E hicieron averiguaciones. Para ello destacaron un grupo mixto de policías y carabineros que se ocupó del asunto las veinticuatro horas del día. Colocaron micrófonos. Interceptaron teléfonos. Siguieron a parientes y amantes. Sacaron de quicio incluso al abogado Vasta, quien les mandó gélidamente al infierno: el Frío era sólo un cliente y él no tenía por costumbre acostarse con sus clientes. Así que todo fue en vano. Roberta se presentó en la comisaría y denunció la desaparición de su novio. Estaba preocupada. Temía, dijo, que sus viejos amigos lo hubiesen eliminado. El agente de servicio llamó por teléfono a Scialoja. Scialoja le respondió que redactase la denuncia y que la dejase marchar. Borgia se encolerizó cuando lo supo. Le oyeron gritar que había que arrestarla, acusarla de complicidad, presionarla para que hablase, por Dios. Hizo llamar a Scialoja.
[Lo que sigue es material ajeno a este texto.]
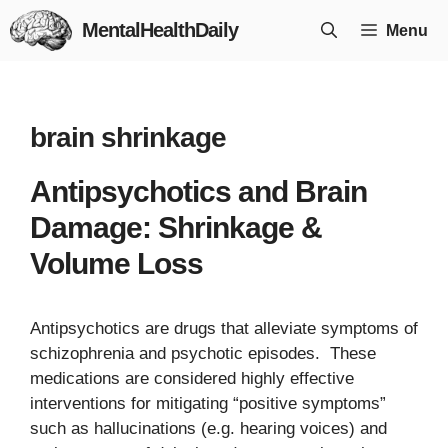
Skip
MentalHealthDaily
Menu
to
content
brain shrinkage
Antipsychotics and Brain
Damage: Shrinkage &
Volume Loss
Antipsychotics are drugs that alleviate symptoms of
schizophrenia and psychotic episodes. These
medications are considered highly effective
interventions for mitigating “positive symptoms”
such as hallucinations (e.g. hearing voices) and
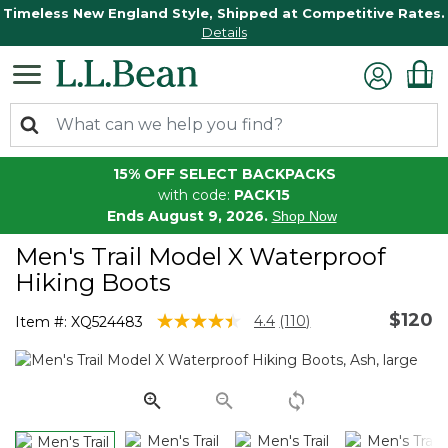
Timeless New England Style, Shipped at Competitive Rates.
Details
15% OFF SELECT BACKPACKS
with code:
PACK15
Ends August 9, 2026.
Shop Now
Men's Trail Model X Waterproof
Hiking Boots
$120
5 out of 5 Customer Rating
4.4
(110)
Item #:
XQ524483
Read
110
Reviews.
Same
page
link.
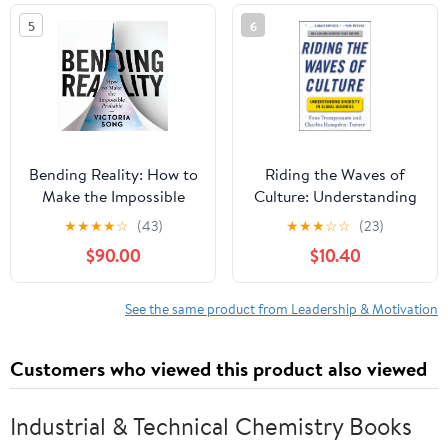
5
6
Bending Reality: How to
Riding the Waves of
Make the Impossible
Culture: Understanding
Probable
Diversity in Global
★
★
★
★
☆
(43)
★
★
★
☆
☆
(23)
Business 3/E
$90.00
$10.40
See the same product from Leadership & Motivation
Customers who viewed this product also viewed
Industrial & Technical Chemistry Books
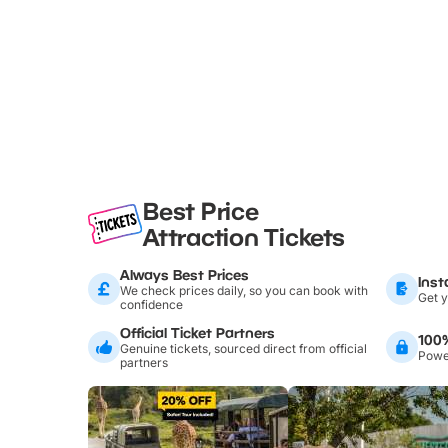
Best Price
Attraction Tickets
Always Best Prices
Inst
We check prices daily, so you can book with
Get y
confidence
Official Ticket Partners
100
Genuine tickets, sourced direct from official
Power
partners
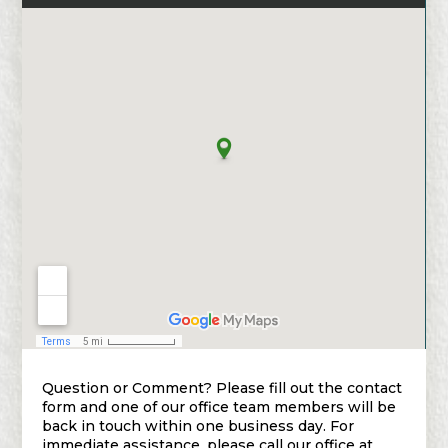
Question or Comment? Please fill out the contact
form and one of our office team members will be
back in touch within one business day. For
immediate assistance, please call our office at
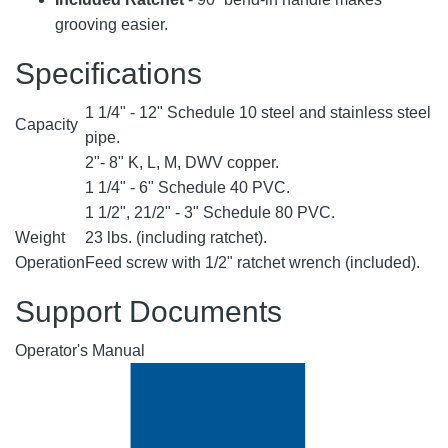
grooving easier.
Specifications
1 1/4" - 12" Schedule 10 steel and stainless steel
Capacity
pipe.
2"- 8" K, L, M, DWV copper.
1 1/4" - 6" Schedule 40 PVC.
1 1/2", 21/2" - 3" Schedule 80 PVC.
Weight
23 lbs. (including ratchet).
Operation
Feed screw with 1/2" ratchet wrench (included).
Support Documents
Operator's Manual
Éste le contestó que estaba ausente por motivos de servicio. Lo acribilló a mensajes. Que quedaron sin respuesta. Scialoja no podía perder tiempo. Con Borgia, no. No había renunciado a Génova para perder tiempo. Habían estado cerca, cerquísima del corazón del sistema. Tan cerca que podían oler perfectamente la peste a podrido. Y en ese momento Borgia había retrocedido. El magistrado no alcanzaba a creer que aquel terrible hedor pudiese existir de verdad. Se había negado a reconocerlo. ¡Y Borgia era uno de los mejores! ¿Podría perdonarlo alguna vez? No tenía importancia. La pregunta correcta era: la próxima vez, ¿cómo se comportaría? Scialoja se imaginaba una estrategia menos directa. La misma fuerza de las cosas los conduciría de nuevo al Viejo. Una vez más: al corazón del sistema. Y en ese momento ya no sería posible titubear. Su carta se llamaba Treintamonedas. Había ido a verlo. Una, dos veces. Había percibido en sus ojos el miedo, la traición. Pero cuando, violando todas las reglas, arrancando aquel resto de legalidad del cual todavía se sentía parte, le había propuesto un acuerdo, el napolitano había sacudido negativamente la cabeza.

—¡Ni hablar, dottore, ellos son aún los más fuertes!

Eso dijo Treintamonedas. Lo desmentiría. Con el Estado Mayor en la cárcel, Treintamonedas se había convertido en amo absoluto de la situación. ¿Se habría aprovechado de ello? Seguramente: el sentido ético no debía de ser su mejor cualidad, siempre y cuando lo tuviese. Pero lo más importante era que los demás creyesen que su amigo les estaba robando. Scialoja sabía que ellos tenían la cárcel bajo control. Había individuado a dos o tres carceleros de mala fama y los había enfrentado a la cruda realidad: o colaboraban o los haría saltar por los aires. Los carceleros no habían tenido mucha elección. De forma que ahora Radio Cárcel acusaba abiertamente a Treintamonedas de ser un ladrón. Dos hombres de absoluta confianza lo seguían como si fueran su sombra. La orden era: limitarse a vigilar, no intervenir en ningún caso. El árbol había sido zarandeado. El fruto caería apenas madurase. Por eso había renunciado a Génova. Por eso. Y por ella, por supuesto.